A recent, candid confession on Reddit has sparked a widespread conversation about a silent epidemic in modern Indian workplaces: the art of pretending to be busy. A young intern's detailed account of his meaningless workday has resonated with thousands, putting a name to a common but rarely discussed phenomenon – task masking.
From Real Work to Theatre: An Intern's Story
The intern described a jarring shift in his routine. His initial weeks at a pharmaceutical plant involved tangible, physical work outdoors – fixing equipment and accompanying senior staff on site walks. However, after being moved to an office, his role transformed into a performance. "I sit there for 8 hours and just pretend to be busy," he wrote. His days are now filled with sorting files, opening and closing Excel sheets, and waiting. The moment managers perceive his idleness, he is assigned "some unnecessary task that nobody wants to do."
For him, quitting is not an option due to financial needs, so he endures the heavy boredom, counting down the minutes. His central dilemma is not the idle time itself, but the exhausting act he must maintain. "How do you pretend to work without getting caught?" he asks, debating whether to raise the issue or simply tough it out for the remaining month.
A Visible Pattern and a New Term
Scrolling through Reddit reveals this is not an isolated case. Another employee observed corridors full of frantic but unproductive motion: people staring intently at screens, flipping through documents, pretending to be on calls, or walking purposefully with serious expressions – all to project an image of busyness. This begs a tragicomic question: Is this laziness, or a workplace culture where looking busy matters more than doing useful work?

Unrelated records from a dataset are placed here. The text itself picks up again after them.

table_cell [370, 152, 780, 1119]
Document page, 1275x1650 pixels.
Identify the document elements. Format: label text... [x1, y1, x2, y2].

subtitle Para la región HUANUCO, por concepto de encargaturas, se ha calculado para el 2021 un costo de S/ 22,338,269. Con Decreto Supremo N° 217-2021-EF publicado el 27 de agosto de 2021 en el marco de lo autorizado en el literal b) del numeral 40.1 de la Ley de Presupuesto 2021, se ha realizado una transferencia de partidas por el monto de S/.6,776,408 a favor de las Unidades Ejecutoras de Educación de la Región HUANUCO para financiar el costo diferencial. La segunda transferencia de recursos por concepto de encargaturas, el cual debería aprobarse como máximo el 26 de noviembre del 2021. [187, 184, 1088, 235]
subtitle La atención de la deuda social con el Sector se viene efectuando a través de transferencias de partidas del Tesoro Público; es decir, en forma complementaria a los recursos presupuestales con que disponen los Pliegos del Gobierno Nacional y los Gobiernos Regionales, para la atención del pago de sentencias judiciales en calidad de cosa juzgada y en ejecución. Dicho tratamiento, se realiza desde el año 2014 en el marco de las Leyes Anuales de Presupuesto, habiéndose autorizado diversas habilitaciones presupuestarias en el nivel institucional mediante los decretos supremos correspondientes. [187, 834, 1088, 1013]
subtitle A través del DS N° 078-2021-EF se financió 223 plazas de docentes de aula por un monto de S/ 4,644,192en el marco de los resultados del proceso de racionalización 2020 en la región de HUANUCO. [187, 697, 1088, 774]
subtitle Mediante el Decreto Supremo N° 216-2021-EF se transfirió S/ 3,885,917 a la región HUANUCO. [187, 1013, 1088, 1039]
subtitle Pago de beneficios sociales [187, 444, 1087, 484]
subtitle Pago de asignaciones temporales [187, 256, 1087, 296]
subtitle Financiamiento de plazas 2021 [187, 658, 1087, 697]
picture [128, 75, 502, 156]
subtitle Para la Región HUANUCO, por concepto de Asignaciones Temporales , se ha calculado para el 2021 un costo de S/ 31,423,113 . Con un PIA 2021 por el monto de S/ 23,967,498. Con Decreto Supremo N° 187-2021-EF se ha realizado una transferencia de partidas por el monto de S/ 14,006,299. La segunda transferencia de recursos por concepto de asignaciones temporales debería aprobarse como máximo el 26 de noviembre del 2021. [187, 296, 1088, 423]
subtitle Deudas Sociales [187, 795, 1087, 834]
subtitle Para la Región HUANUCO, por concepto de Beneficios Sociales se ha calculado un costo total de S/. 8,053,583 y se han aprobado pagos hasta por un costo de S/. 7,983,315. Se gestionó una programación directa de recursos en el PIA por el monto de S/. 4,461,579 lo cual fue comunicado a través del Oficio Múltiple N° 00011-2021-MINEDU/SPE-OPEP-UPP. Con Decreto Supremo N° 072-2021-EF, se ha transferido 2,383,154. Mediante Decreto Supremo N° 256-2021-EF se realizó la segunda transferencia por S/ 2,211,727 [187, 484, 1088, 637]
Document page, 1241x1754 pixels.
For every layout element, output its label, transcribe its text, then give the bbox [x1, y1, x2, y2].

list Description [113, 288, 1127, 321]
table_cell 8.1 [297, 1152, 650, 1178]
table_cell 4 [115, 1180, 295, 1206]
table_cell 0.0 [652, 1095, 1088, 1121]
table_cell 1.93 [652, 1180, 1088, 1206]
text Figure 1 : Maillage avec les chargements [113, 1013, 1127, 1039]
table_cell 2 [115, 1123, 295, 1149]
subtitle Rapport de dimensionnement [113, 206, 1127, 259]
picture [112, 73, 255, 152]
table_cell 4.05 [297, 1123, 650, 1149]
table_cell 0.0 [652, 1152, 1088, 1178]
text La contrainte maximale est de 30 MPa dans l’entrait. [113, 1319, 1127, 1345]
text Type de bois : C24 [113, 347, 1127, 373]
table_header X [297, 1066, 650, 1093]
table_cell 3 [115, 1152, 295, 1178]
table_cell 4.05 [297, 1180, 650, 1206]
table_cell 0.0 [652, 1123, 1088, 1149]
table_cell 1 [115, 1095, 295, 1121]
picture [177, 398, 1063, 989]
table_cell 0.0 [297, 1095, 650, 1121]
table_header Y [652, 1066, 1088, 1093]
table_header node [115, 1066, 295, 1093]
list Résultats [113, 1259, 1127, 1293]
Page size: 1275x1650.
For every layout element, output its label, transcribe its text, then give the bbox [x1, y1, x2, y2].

This behaviour now has a formal label: Task Masking. It refers to the act of appearing productive without generating meaningful output. It manifests in seemingly harmless activities: unnecessary meetings, repeatedly opening and closing documents, or carrying laptops between rooms. Its prevalence suggests a structural issue, not merely individual employee flaws.
Even Leaders Admit to the Charade
Strikingly, this pretence is not confined to interns or junior staff. In an episode of the WTF podcast, Zerodha founder Nikhil Kamath openly discussed his own workday. "I've realised that most of what I do is pretend to work," he admitted. He recalled a former CXO who confessed to appearing busy for set hours simply because his bosses were present. Upon analysis, Kamath found only a small fraction of that time was genuinely productive.
This admission rings true for many professionals. The expectation of constant, visible effort often clashes with the natural ebb and flow of meaningful work, forcing employees to fill the gaps with performance.
Why Task Masking Thrives and Its Real Cost
Task masking flourishes in environments where visibility becomes a proxy for value. With the push for return-to-office mandates, the performative aspect of work has intensified. Sitting late is misread as commitment, while leaving on time is unfairly seen as disengagement, regardless of actual output. This breeds fear and uncertainty, leading people to optimize for the safest option: being seen.
This is fundamentally a management and cultural problem. When employees pretend, it often signals they don't know what good work looks like, or they don't believe it will be rewarded. They learn that admitting to completed tasks can result in punishment with pointless work, as the Reddit intern experienced. The lesson is clear: finish early, and you pay for it.
The consequences are severe:
- Inefficiency: People are trained to slow down and stretch tasks.
- Erosion of Trust: Employees hide or inflate effort, while managers lose sight of real capacity.
- Human Toll: Pretending is mentally draining, creating anxiety without purpose, leading to unexplained fatigue.
The solution lies not in demanding harder work, but in asking clearer questions: What defines success today? What output truly matters this week? What happens when someone finishes early? Until these are answered, offices will remain filled with meaningless motion, and countless professionals will continue the exhausting performance of pretending to work, just hoping not to be noticed.